Overview

Clowder currently offers a list of extractors that have been registered to the system. When there are too many extractors registered in the system, it can be overwhelming to the user and make it difficult for them to find the extractor they need. Furthermore, a lack of categorization makes it difficult to discover new extractors or to suggest improvements to existing extractors' maintainer.

Current behavior does not allow for an extractor to be "hidden", as the current admin-only list contains all extractors registered in Clowder.

Order and Options (independent of priorities)

First, we need to decide if this Extractor Catalog should be separate from the current admin-facing UI for listing extractors. The main question being: is this new Extractor Catalog a) an evolution of our current admin view, or b) a new view borne from new objectives with a new focus. There are pros and cons to each approach.

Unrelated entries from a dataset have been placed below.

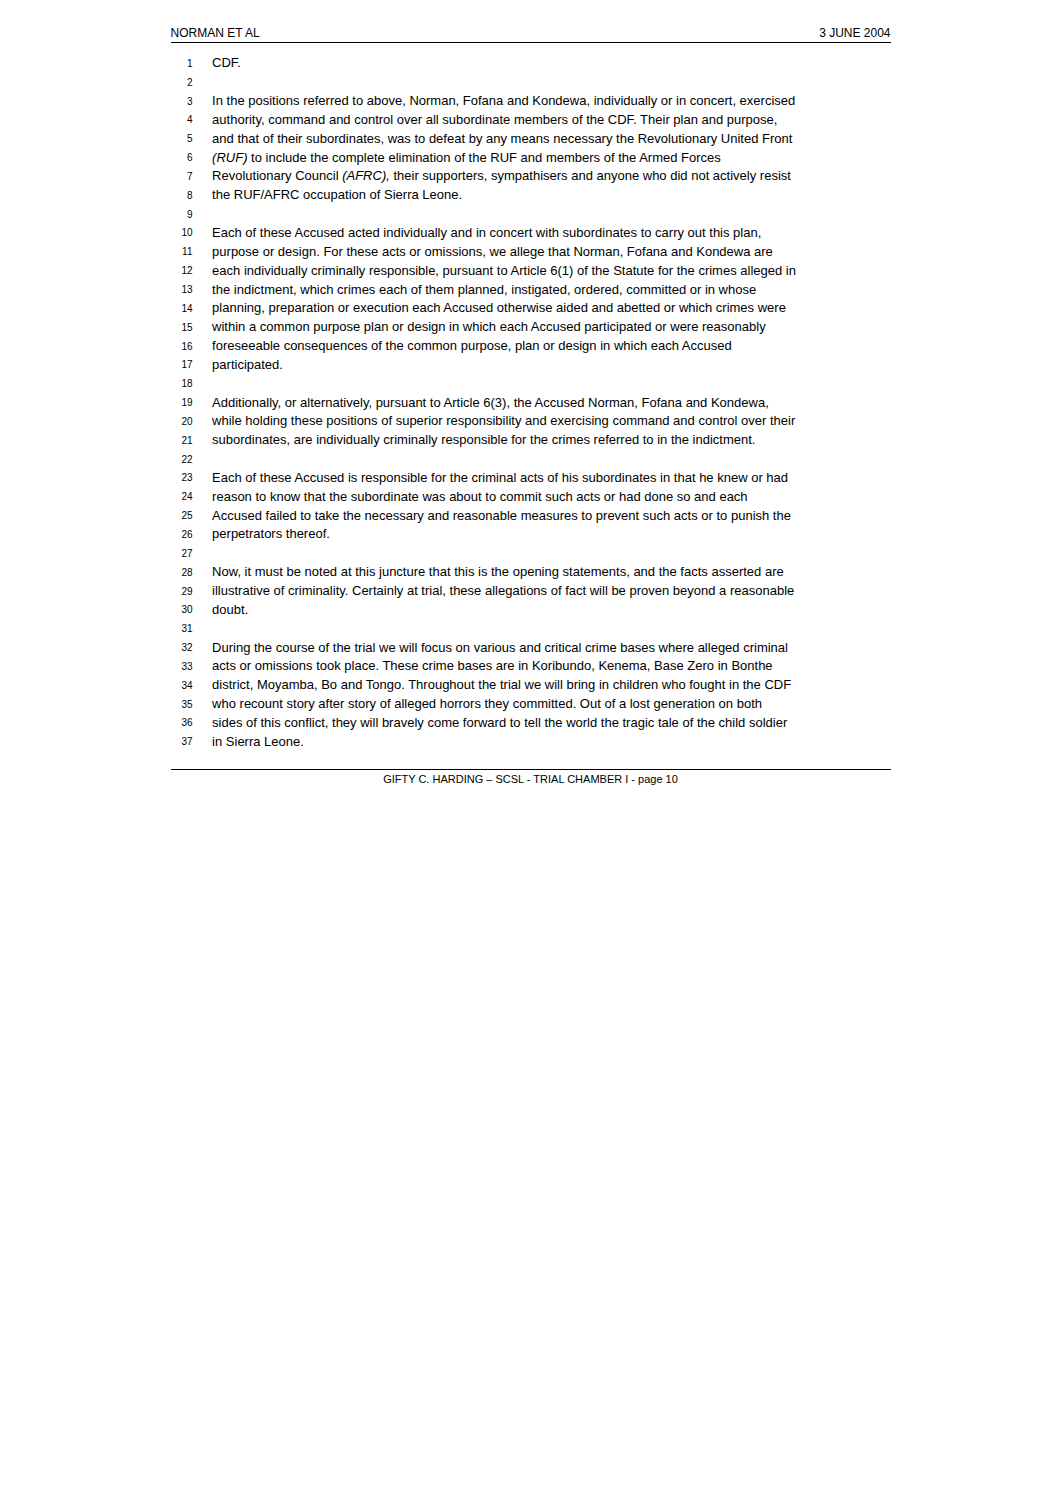NORMAN ET AL
3 JUNE 2004
CDF.
In the positions referred to above, Norman, Fofana and Kondewa, individually or in concert, exercised
authority, command and control over all subordinate members of the CDF. Their plan and purpose,
and that of their subordinates, was to defeat by any means necessary the Revolutionary United Front
(RUF) to include the complete elimination of the RUF and members of the Armed Forces
Revolutionary Council (AFRC), their supporters, sympathisers and anyone who did not actively resist
the RUF/AFRC occupation of Sierra Leone.
Each of these Accused acted individually and in concert with subordinates to carry out this plan,
purpose or design. For these acts or omissions, we allege that Norman, Fofana and Kondewa are
each individually criminally responsible, pursuant to Article 6(1) of the Statute for the crimes alleged in
the indictment, which crimes each of them planned, instigated, ordered, committed or in whose
planning, preparation or execution each Accused otherwise aided and abetted or which crimes were
within a common purpose plan or design in which each Accused participated or were reasonably
foreseeable consequences of the common purpose, plan or design in which each Accused
participated.
Additionally, or alternatively, pursuant to Article 6(3), the Accused Norman, Fofana and Kondewa,
while holding these positions of superior responsibility and exercising command and control over their
subordinates, are individually criminally responsible for the crimes referred to in the indictment.
Each of these Accused is responsible for the criminal acts of his subordinates in that he knew or had
reason to know that the subordinate was about to commit such acts or had done so and each
Accused failed to take the necessary and reasonable measures to prevent such acts or to punish the
perpetrators thereof.
Now, it must be noted at this juncture that this is the opening statements, and the facts asserted are
illustrative of criminality. Certainly at trial, these allegations of fact will be proven beyond a reasonable
doubt.
During the course of the trial we will focus on various and critical crime bases where alleged criminal
acts or omissions took place. These crime bases are in Koribundo, Kenema, Base Zero in Bonthe
district, Moyamba, Bo and Tongo. Throughout the trial we will bring in children who fought in the CDF
who recount story after story of alleged horrors they committed. Out of a lost generation on both
sides of this conflict, they will bravely come forward to tell the world the tragic tale of the child soldier
in Sierra Leone.
GIFTY C. HARDING – SCSL - TRIAL CHAMBER I - page 10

Option A yields a head-start on some of the boilerplate work of setting up the view, but adds the additional work of locking that view down to make sure it is truly read-only for normal users while maintaining existing admin functionality.

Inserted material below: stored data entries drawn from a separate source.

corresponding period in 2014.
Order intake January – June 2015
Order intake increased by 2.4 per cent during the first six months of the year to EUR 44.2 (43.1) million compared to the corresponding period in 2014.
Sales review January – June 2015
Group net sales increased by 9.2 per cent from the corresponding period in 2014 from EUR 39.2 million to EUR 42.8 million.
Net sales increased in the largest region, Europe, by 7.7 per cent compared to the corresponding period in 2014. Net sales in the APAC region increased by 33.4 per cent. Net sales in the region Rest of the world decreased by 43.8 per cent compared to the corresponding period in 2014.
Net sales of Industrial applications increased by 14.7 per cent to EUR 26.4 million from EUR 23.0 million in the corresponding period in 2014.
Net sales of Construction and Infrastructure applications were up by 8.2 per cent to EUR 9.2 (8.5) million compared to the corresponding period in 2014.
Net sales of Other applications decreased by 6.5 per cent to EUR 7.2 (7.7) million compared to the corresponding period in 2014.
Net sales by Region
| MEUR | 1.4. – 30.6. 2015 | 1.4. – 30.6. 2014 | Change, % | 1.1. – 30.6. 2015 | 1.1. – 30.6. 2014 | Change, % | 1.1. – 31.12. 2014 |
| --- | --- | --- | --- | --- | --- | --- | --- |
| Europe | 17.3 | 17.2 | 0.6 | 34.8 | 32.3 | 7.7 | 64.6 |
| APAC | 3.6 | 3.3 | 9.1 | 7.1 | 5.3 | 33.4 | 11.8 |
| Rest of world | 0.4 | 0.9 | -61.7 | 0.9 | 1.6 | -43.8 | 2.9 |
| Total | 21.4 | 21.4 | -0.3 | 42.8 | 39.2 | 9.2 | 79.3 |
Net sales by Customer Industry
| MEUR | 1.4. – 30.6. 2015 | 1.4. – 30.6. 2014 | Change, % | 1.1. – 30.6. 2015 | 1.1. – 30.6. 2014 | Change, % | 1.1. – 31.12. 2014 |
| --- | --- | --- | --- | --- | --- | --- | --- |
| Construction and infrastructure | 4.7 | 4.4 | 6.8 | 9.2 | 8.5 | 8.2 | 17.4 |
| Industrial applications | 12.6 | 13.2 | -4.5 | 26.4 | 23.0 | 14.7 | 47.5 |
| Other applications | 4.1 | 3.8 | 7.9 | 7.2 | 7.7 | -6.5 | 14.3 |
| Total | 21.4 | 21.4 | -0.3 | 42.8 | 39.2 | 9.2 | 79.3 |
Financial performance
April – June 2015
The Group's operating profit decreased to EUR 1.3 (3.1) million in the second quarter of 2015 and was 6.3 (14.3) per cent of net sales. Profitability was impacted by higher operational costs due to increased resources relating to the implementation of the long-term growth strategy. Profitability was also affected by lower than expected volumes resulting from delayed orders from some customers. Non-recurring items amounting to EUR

Option B yields a more user-focused UI that should prove to be more easily testable than one that also contains all of the admin functionality, at the cost of some additional boilerplate work in setting up the new view.

Suggested Improvements

We are proposing an enhanced view or set of views for searching and discovering extractors within the catalog.

High-Level Requirements

First and foremost, we will need to expose this catalog to non-admin users.

Some organizational tools would be very helpful, such as grouping extractors into "toolboxes" with a simple string tag as an identifier. This identifier could by indicative of the use or function for the extractor, or could indicate which group uses the extractor, or could even be completely arbitrary. Administrators should be allowed to choose who can Create new toolboxes for further classification of extractors.

The catalog should be sortable by extractors used the most by the user viewing the list.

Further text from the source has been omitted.